Max Rowley

Personal information
- Full name: Harold Maxwell Rowley
- Born: 29 May 1923 Maffra
- Died: 12 August 1987 (aged 64) Maffra

Team information
- Role: Rider

= Max Rowley =

Max Rowley (29 May 1923 - 12 August 1987) was an Australian racing cyclist.

==Career highlights==

- 1946
4th in Victorian Cycling Grand Prix
- 1948
1st and fastest Tour of Gippsland
3rd in Australian national road race title
- 1950
1st in Melbourne to Warrnambool Classic
3rd in Stage 4 part a Tour of the West
2nd in Stage 5 part a Tour of the West, Penrith
1st in Stage 5 part b Tour of the West, Sydney
1st in General Classification Tour of the West
- 1951
1st in Stage 1 Tour of the West, Dubbo
1st in Stage 5 Tour of the West, Mudgee
6th in General Classification Tour of the West
- 1952
3rd in Australian national road race title
2nd in Stage 5 'Sun' Tour of Victoria
2nd in General Classification 'Sun' Tour of Victoria

==Australian professional cycling career==
Rowley won the Blue Riband for the fastest time in the Melbourne to Warrnambool Classic in 1950 and finished 3rd in the Australian national road race title on two occasions, in 1948, over the first 150 mi of the Melbourne to Warrnambool Classic and in 1952 in the championship race at Centennial Park.

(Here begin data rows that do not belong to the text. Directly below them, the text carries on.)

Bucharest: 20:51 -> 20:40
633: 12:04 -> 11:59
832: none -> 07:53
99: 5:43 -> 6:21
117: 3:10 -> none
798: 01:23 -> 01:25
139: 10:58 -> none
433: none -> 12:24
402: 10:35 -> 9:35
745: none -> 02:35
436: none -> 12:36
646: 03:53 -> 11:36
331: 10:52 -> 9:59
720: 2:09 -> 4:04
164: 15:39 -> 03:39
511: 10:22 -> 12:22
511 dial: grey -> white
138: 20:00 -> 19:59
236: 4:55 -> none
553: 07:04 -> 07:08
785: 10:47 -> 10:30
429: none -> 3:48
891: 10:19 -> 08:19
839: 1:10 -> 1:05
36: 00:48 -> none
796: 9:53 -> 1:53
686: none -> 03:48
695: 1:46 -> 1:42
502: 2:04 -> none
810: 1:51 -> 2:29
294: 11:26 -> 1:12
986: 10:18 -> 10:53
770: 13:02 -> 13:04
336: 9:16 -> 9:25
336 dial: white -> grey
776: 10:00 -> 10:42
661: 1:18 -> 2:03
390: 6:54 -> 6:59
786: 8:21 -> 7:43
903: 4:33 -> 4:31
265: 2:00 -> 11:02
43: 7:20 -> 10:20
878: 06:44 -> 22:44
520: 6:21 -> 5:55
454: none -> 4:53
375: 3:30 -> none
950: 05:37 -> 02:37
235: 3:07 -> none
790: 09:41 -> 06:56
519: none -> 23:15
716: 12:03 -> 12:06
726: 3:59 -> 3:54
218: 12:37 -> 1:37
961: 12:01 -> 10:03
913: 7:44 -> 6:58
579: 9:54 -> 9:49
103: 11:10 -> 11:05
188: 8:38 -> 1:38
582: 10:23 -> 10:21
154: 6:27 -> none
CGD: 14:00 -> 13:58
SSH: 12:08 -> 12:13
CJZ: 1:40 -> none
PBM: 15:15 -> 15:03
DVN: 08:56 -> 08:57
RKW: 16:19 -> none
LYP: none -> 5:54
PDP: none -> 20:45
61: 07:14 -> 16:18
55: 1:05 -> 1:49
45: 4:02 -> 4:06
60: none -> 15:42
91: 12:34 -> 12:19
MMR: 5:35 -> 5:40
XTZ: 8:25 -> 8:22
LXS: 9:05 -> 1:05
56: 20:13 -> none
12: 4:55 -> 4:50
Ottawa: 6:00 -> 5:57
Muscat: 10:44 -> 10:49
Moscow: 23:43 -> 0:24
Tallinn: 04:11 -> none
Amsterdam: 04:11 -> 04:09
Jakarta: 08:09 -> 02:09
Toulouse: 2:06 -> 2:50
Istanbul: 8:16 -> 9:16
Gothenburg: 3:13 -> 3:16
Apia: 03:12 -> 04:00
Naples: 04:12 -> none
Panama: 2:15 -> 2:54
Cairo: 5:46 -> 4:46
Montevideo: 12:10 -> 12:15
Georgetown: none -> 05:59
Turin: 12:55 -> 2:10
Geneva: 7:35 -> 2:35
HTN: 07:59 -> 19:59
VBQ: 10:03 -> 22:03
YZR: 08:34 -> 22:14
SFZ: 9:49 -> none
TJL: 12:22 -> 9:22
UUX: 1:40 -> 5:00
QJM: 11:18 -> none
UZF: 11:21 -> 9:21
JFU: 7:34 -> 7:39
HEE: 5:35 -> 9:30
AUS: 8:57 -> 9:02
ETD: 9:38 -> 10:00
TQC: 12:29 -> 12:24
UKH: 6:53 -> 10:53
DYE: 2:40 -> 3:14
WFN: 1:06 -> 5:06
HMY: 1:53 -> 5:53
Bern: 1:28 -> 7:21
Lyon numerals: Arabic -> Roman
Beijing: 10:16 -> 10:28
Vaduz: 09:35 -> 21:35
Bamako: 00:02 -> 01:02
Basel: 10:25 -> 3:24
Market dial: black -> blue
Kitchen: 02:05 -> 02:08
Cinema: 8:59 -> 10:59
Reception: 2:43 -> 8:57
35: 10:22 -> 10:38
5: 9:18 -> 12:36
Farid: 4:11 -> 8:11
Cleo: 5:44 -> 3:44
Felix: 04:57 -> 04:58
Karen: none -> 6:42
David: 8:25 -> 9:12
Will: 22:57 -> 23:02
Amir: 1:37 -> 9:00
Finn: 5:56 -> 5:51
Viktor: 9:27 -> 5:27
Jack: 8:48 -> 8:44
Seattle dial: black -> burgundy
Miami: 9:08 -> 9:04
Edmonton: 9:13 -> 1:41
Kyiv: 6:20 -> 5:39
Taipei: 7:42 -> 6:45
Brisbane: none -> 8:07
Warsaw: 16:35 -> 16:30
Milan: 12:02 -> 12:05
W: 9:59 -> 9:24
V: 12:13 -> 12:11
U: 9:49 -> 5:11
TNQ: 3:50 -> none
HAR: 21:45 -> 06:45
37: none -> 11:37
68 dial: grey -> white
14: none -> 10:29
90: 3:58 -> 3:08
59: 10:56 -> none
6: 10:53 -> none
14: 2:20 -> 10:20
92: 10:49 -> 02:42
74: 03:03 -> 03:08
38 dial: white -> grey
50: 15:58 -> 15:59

Max's brother Keith Rowley was also a successful cyclist, twice winning the Australian national road race title in 1947 and 1950 and winning the blue riband for the fastest time in the Warrnambool in 1947. Max and Keith finished 1st and fastest and 2nd and 2nd fastest respectively in the 1948 Tour of Gippsland.